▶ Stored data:
== Segment start ==
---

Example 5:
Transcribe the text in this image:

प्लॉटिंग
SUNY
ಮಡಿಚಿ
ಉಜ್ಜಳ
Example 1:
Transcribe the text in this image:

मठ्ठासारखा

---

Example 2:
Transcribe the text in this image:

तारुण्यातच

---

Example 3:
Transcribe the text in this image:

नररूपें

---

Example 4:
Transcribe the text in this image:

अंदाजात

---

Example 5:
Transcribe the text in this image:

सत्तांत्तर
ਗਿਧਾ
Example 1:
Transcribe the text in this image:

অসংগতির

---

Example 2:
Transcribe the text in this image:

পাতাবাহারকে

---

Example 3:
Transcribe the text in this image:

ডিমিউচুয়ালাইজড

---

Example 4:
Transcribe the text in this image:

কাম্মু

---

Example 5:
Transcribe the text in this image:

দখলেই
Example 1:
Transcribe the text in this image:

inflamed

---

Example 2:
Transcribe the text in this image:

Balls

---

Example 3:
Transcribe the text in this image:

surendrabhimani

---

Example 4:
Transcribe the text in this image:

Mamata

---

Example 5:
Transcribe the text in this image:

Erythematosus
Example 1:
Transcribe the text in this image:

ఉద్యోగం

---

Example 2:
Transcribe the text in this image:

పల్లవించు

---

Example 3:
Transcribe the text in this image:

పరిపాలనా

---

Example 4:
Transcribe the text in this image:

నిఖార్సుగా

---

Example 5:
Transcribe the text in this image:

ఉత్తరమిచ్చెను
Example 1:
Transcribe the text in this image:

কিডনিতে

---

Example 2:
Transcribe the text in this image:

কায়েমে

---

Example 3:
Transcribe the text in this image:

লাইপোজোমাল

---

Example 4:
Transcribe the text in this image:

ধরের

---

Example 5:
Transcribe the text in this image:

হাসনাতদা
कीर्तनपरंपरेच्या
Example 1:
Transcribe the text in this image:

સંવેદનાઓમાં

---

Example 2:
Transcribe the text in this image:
== Segment end ==
▶ WORK REQUEST: Copy every entry exactly as it is given.

▶ YOUR RESPONSE:
---

Example 5:
Transcribe the text in this image:

प्लॉटिंग
SUNY
ಮಡಿಚಿ
ಉಜ್ಜಳ
Example 1:
Transcribe the text in this image:

मठ्ठासारखा

---

Example 2:
Transcribe the text in this image:

तारुण्यातच

---

Example 3:
Transcribe the text in this image:

नररूपें

---

Example 4:
Transcribe the text in this image:

अंदाजात

---

Example 5:
Transcribe the text in this image:

सत्तांत्तर
ਗਿਧਾ
Example 1:
Transcribe the text in this image:

অসংগতির

---

Example 2:
Transcribe the text in this image:

পাতাবাহারকে

---

Example 3:
Transcribe the text in this image:

ডিমিউচুয়ালাইজড

---

Example 4:
Transcribe the text in this image:

কাম্মু

---

Example 5:
Transcribe the text in this image:

দখলেই
Example 1:
Transcribe the text in this image:

inflamed

---

Example 2:
Transcribe the text in this image:

Balls

---

Example 3:
Transcribe the text in this image:

surendrabhimani

---

Example 4:
Transcribe the text in this image:

Mamata

---

Example 5:
Transcribe the text in this image:

Erythematosus
Example 1:
Transcribe the text in this image:

ఉద్యోగం

---

Example 2:
Transcribe the text in this image:

పల్లవించు

---

Example 3:
Transcribe the text in this image:

పరిపాలనా

---

Example 4:
Transcribe the text in this image:

నిఖార్సుగా

---

Example 5:
Transcribe the text in this image:

ఉత్తరమిచ్చెను
Example 1:
Transcribe the text in this image:

কিডনিতে

---

Example 2:
Transcribe the text in this image:

কায়েমে

---

Example 3:
Transcribe the text in this image:

লাইপোজোমাল

---

Example 4:
Transcribe the text in this image:

ধরের

---

Example 5:
Transcribe the text in this image:

হাসনাতদা
कीर्तनपरंपरेच्या
Example 1:
Transcribe the text in this image:

સંવેદનાઓમાં

---

Example 2:
Transcribe the text in this image:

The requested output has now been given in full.